Une autre étude, cette fois de la plume de Travis Yost, de TSN.ca, a montré que les attaquants de la LNH généraient leur plus grand nombre de chances de marquer en carrière aux alentours de 22 ans, ce qui est très jeune. La patience est une vertu, mais pour Galchenyuk, qui a 21 ans et trois saisons professionnelles derrière la ceinture, le dernier bourgeon ne devrait pas tarder à éclater.

En rafale
– Hier soir, les IceCaps accueillaient la meilleure équipe de la ligue américaine, les Marlies de Toronto. Le match était le premier d’une série qui sera diffusée à RDS (avec Stéphane Leroux et Norman Flynn à l’analyse). Les hommes de Sylvain Lefebvre l’ont emporté au compte de 3 à 2, en surtemps! Christian Thomas (qui continue d’impressionner), Charles Hudon et Darren Dietz ont marqué les buts. McCarron, Andrighetto, Holloway, Lernout et Ellis ont récolté des passes. Nikita Scherbak s’est fait plus silencieux, mais faut-il vraiment préciser qu’il s’agit d’un projet à long terme qu’on ne jettera pas dans la fosse aux lions? LIEN

Il semble qu’à RDS, on a diffusé le match en différé… Dommage!

À noter que les IceCaps jouent à nouveau dès samedi.

– Angelo Miceli a été rappelé par les IceCaps, lui qui a amassé six points en huit matchs à Brampton, dans la ECHL. LIEN

– Ronda Rousey était agitée!

– Rien ne va plus chez les Flyers, qui manquent de vitesse et de leadership. LIEN

– Andrei Markov est en route vers sa campagne la plus fructueuse…  à 36 ans!

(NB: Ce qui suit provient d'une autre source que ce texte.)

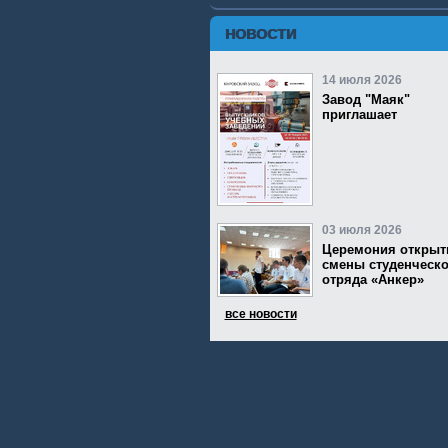
НОВОСТИ
14 июля 2026
Завод "Маяк"
приглашает
03 июля 2026
Церемония открыт
смены студенческо
отряда «Анкер»
все новости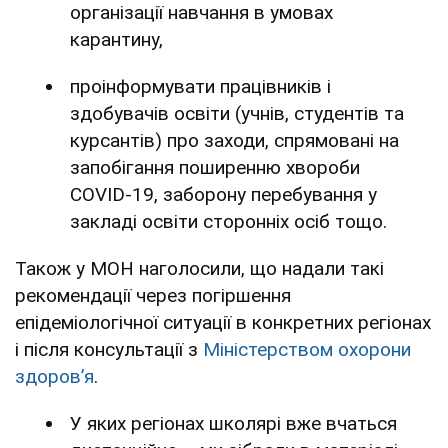
організації навчання в умовах
карантину,
проінформувати працівників і
здобувачів освіти (учнів, студентів та
курсантів) про заходи, спрямовані на
запобігання поширенню хвороби
COVID-19, заборону перебування у
закладі освіти сторонніх осіб тощо.
Також у МОН наголосили, що надали такі
рекомендації через погіршення
епідеміологічної ситуації в конкретних регіонах
і після консультації з
Міністерством охорони
здоров’я
.
У яких регіонах школярі вже вчаться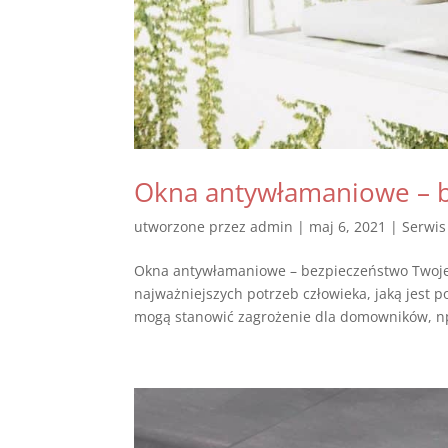
Okna antywłamaniowe – be
utworzone przez
admin
|
maj 6, 2021
|
Serwis
Okna antywłamaniowe – bezpieczeństwo Twoje i
najważniejszych potrzeb człowieka, jaką jest p
mogą stanowić zagrożenie dla domowników, np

LIEN

Soyons réalistes, ça ne pourra durer!

– Des statistiques intéressantes à travers la LNH. Bien content de voir Gomez faire taire ses détracteurs après l’enfer qu’il a vécu à Montréal! Il n’en demeure pas moins qu’il était un centre d’élite à New Jersey dans ses belles années…

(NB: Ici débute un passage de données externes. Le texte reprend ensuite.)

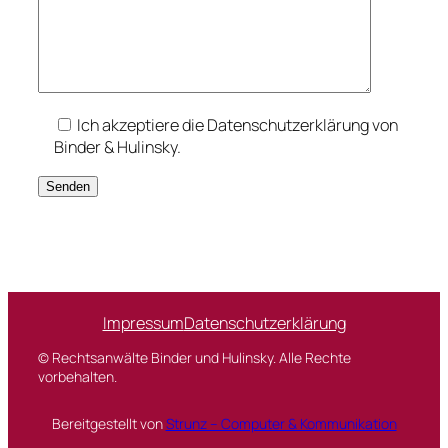
Ich akzeptiere die Datenschutzerklärung von
Binder & Hulinsky.
Impressum
Datenschutzerklärung
© Rechtsanwälte Binder und Hulinsky. Alle Rechte
vorbehalten.
Bereitgestellt von
Strunz – Computer & Kommunikation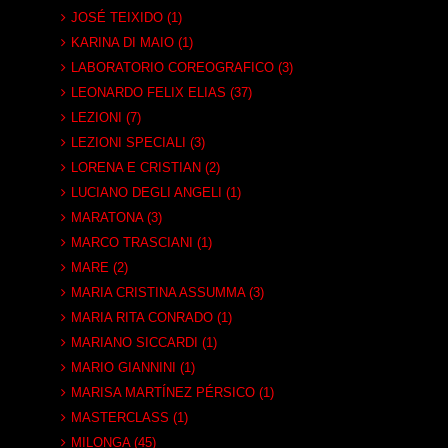
JOSÉ TEIXIDO (1)
KARINA DI MAIO (1)
LABORATORIO COREOGRAFICO (3)
LEONARDO FELIX ELIAS (37)
LEZIONI (7)
LEZIONI SPECIALI (3)
LORENA E CRISTIAN (2)
LUCIANO DEGLI ANGELI (1)
MARATONA (3)
MARCO TRASCIANI (1)
MARE (2)
MARIA CRISTINA ASSUMMA (3)
MARIA RITA CONRADO (1)
MARIANO SICCARDI (1)
MARIO GIANNINI (1)
MARISA MARTÍNEZ PÉRSICO (1)
MASTERCLASS (1)
MILONGA (45)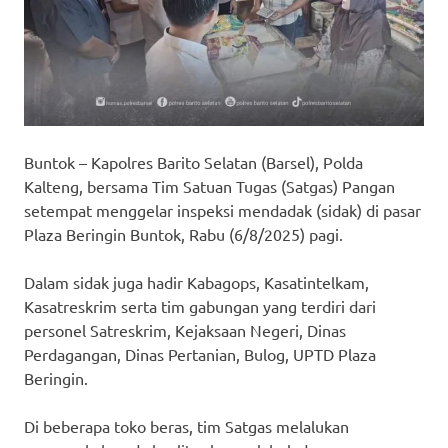
Buntok – Kapolres Barito Selatan (Barsel), Polda
Kalteng, bersama Tim Satuan Tugas (Satgas) Pangan
setempat menggelar inspeksi mendadak (sidak) di pasar
Plaza Beringin Buntok, Rabu (6/8/2025) pagi.
Dalam sidak juga hadir Kabagops, Kasatintelkam,
Kasatreskrim serta tim gabungan yang terdiri dari
personel Satreskrim, Kejaksaan Negeri, Dinas
Perdagangan, Dinas Pertanian, Bulog, UPTD Plaza
Beringin.
Di beberapa toko beras, tim Satgas melalukan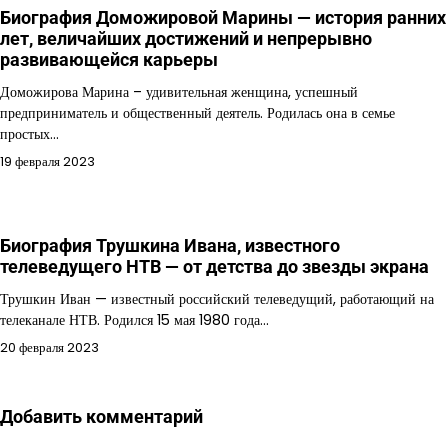
Биография Доможировой Марины — история ранних
лет, величайших достижений и непрерывно
развивающейся карьеры
Доможирова Марина – удивительная женщина, успешный
предприниматель и общественный деятель. Родилась она в семье
простых…
19 февраля 2023
Биография Трушкина Ивана, известного
телеведущего НТВ — от детства до звезды экрана
Трушкин Иван — известный российский телеведущий, работающий на
телеканале НТВ. Родился 15 мая 1980 года…
20 февраля 2023
Добавить комментарий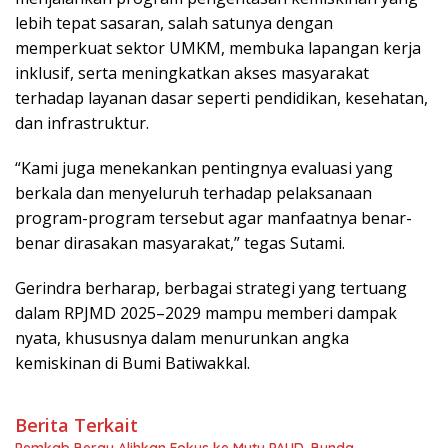
lebih tepat sasaran, salah satunya dengan
memperkuat sektor UMKM, membuka lapangan kerja
inklusif, serta meningkatkan akses masyarakat
terhadap layanan dasar seperti pendidikan, kesehatan,
dan infrastruktur.
“Kami juga menekankan pentingnya evaluasi yang
berkala dan menyeluruh terhadap pelaksanaan
program-program tersebut agar manfaatnya benar-
benar dirasakan masyarakat,” tegas Sutami.
Gerindra berharap, berbagai strategi yang tertuang
dalam RPJMD 2025–2029 mampu memberi dampak
nyata, khususnya dalam menurunkan angka
kemiskinan di Bumi Batiwakkal.
Berita Terkait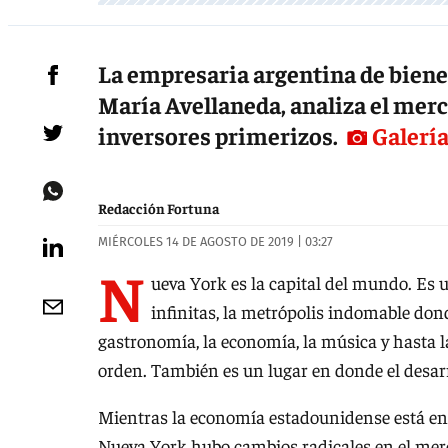
La empresaria argentina de biene
María Avellaneda, analiza el mer
inversores primerizos.
Galería
Redacción Fortuna
MIÉRCOLES 14 DE AGOSTO DE 2019 | 03:27
N
ueva York es la capital del mundo. Es u
infinitas, la metrópolis indomable donde
gastronomía, la economía, la música y hasta la
orden. También es un lugar en donde el desarro
Mientras la economía estadounidense está en 
Nueva York hubo cambios radicales en el merc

– Le jeune Francis Perron éblouit la LHJMQ! LIEN

Il éblouit aussi les Sénateurs d’Ottawa, l’équipe qui l’a repêché!

– Bien entendu, le CH peut se la couler douce, mais il n’a aucun intérêt à le faire.

En terminant, toutes mes pensées vont aux victimes du cruel attentat de Paris… C’est dans ces moments qu’il est important de rester solidaires.